Bittensor's TAO token rose 4% to $262.08 as of 02:40 UTC on June 16, extending gains after the Trump administration's emergency export-control order against Anthropic's two newest AI models renewed investor focus on decentralized alternatives.
The Commerce Department's Bureau of Industry and Security on June 13 barred all foreign nationals from accessing Anthropic's Fable 5 and Mythos 5 models, citing national security authorities. Anthropic responded by pulling both models for every customer globally, unable to verify the nationality behind each login in real time.
"The Anthropic order is the first time US export controls have been used to restrict access to a hosted AI model in this way," Hanna Dohmen, senior research analyst at Georgetown University's Center for Security and Emerging Technology, said. "This is an unsettled area of export control rule-making."

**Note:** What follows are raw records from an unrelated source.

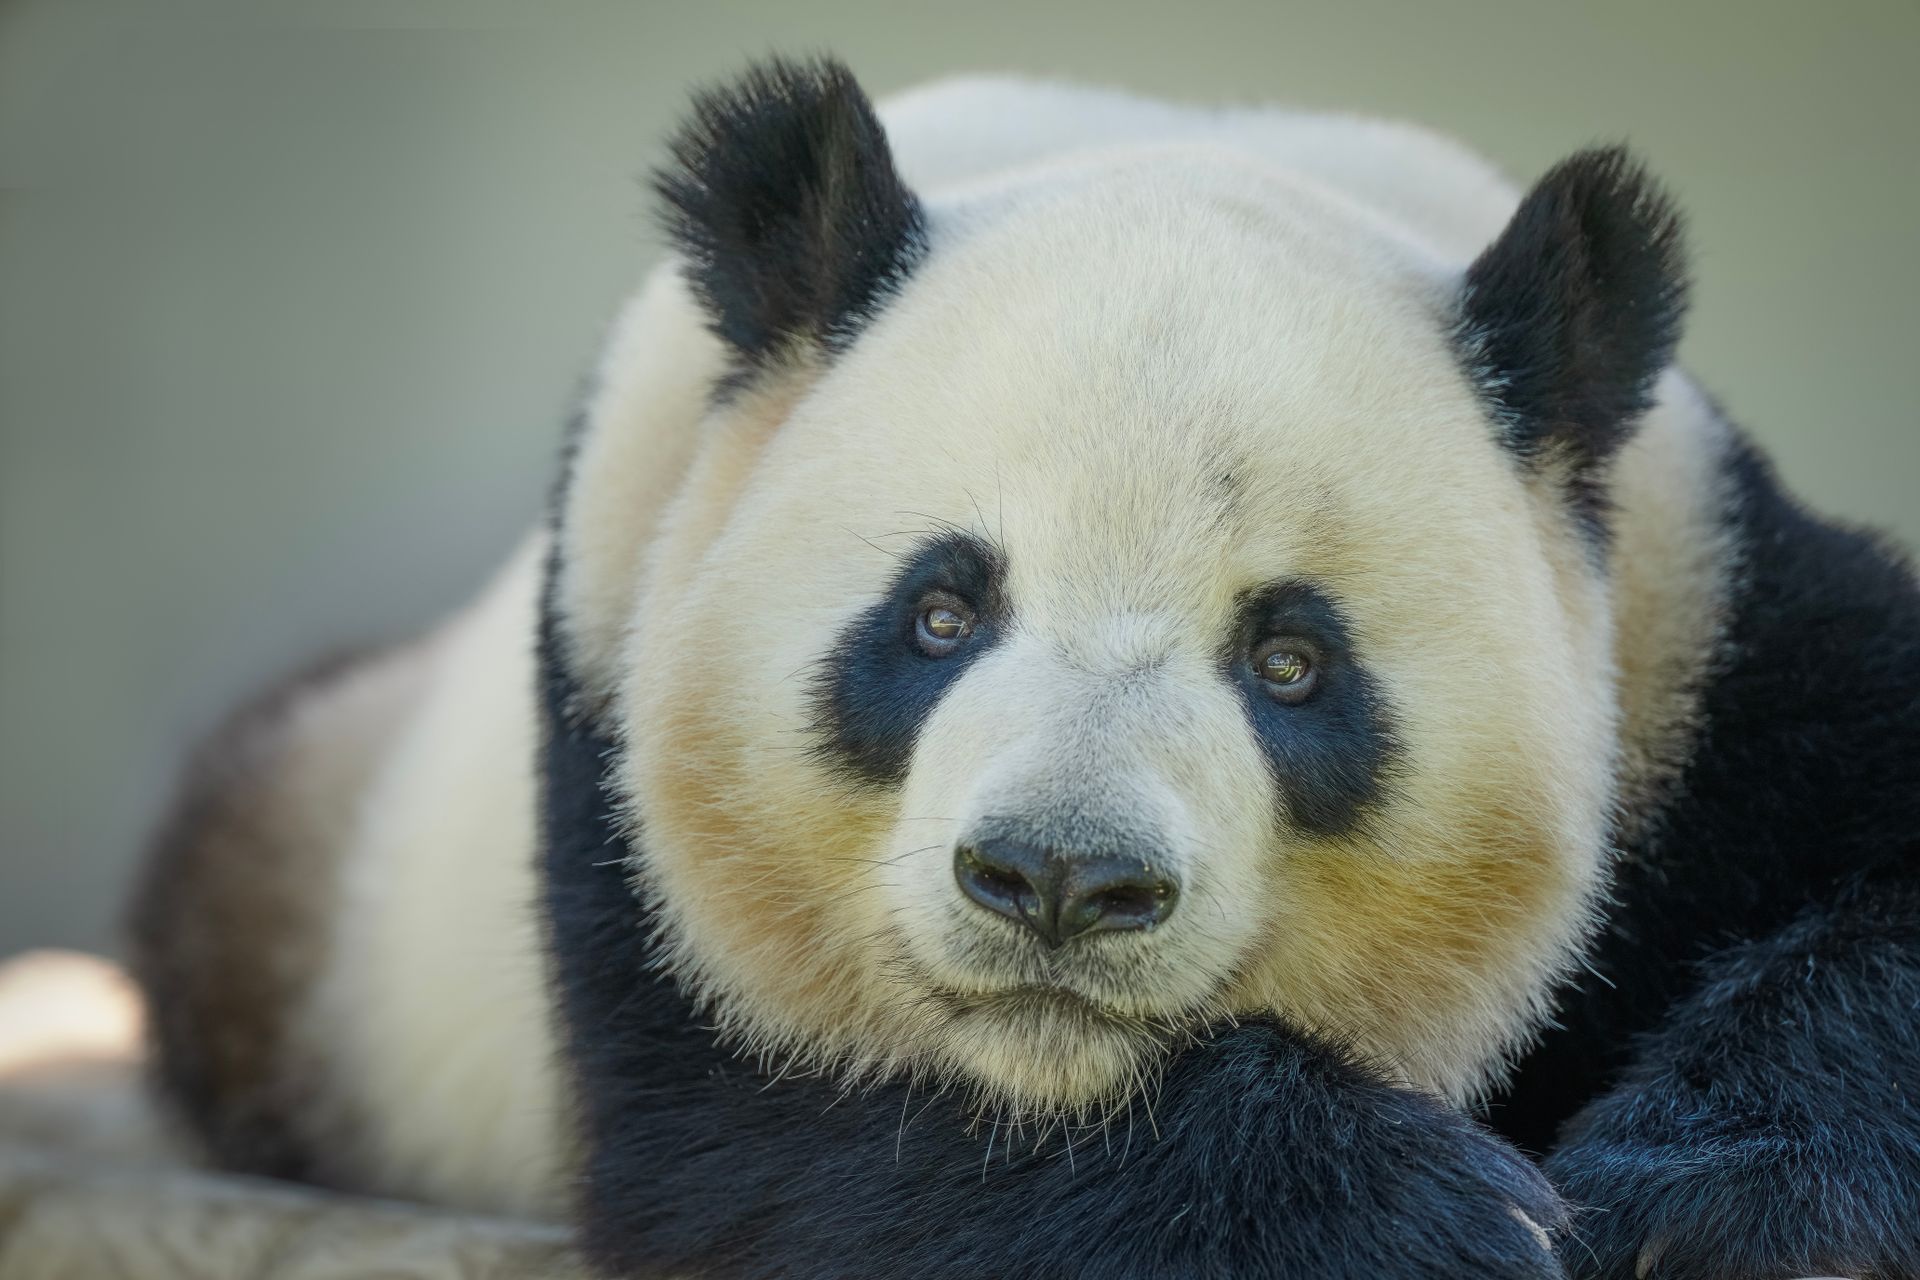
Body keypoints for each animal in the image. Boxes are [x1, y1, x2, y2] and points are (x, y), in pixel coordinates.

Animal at [128, 57, 1920, 1280]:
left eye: (1291, 658)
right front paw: (1413, 1216)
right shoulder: (612, 672)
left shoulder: (1709, 614)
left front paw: (1710, 1199)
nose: (1060, 881)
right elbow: (765, 1147)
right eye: (941, 614)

The directive exposed a structural vulnerability in centralized AI: a single government order can switch off a frontier model for the entire world. That risk is now accelerating capital rotation into decentralized AI protocols like Bittensor, where model access is governed by the network's token economics rather than any single jurisdiction's directive.
TAO's trading volume climbed to approximately $180 million over the past 24 hours, well above its 30-day average of $120 million, according to CoinGecko data. The token's market capitalization stood at $2.6 billion as of press time.
The price action builds on momentum that began in March, when TAO crossed $300 after Nvidia Chief Executive Officer Jensen Huang referenced the protocol's Covenant-72B model on the All-In Podcast. The token has since consolidated in the $240-$280 range, with the June 16 move pushing it back toward the upper end of that band.
Grayscale Investments' application to convert its Bittensor Trust into an exchange-traded fund, currently pending with the Securities and Exchange Commission, represents a longer-term institutional catalyst. If approved, the ETF would broaden TAO's investor base beyond retail and AI-narrative traders, providing a regulated vehicle for institutional exposure to decentralized AI compute.
The Anthropic shutdown has broader implications for the AI infrastructure trade. Washington's use of export controls against a hosted software service is prompting sovereign buyers in Australia, Canada and Europe to accelerate domestic AI factory buildouts on their own soil, beyond the reach of any US agency's directive. Sharon AI signed a six-year compute collaboration with Nvidia to deploy up to 40,000 Grace Blackwell GB300 GPUs across 72 megawatts of new capacity in Australia. Telus opened Canada's first fully sovereign AI factory in Rimouski, Quebec, on Nvidia and Hewlett Packard Enterprise hardware, with plans to scale past 60,000 Nvidia GPUs and 150 megawatts.
These buildouts run on the same Nvidia silicon that powers centralized hyperscalers, but the demand base is widening. Every sovereign AI factory represents a new buyer for the chips, cooling infrastructure and advanced packaging that underpin the AI supply chain — demand that is indifferent to which model is legal in any given quarter.
TAO's next resistance sits at $280, followed by the $300 psychological level that has capped rallies since March. A confirmed daily close above $300 would open the path toward $333, the 1.5 Fibonacci extension from the March lows. On the downside, support lies at $240 and the 200-day exponential moving average near $220, according to TradingView data.
This article is for informational purposes only and does not constitute investment advice.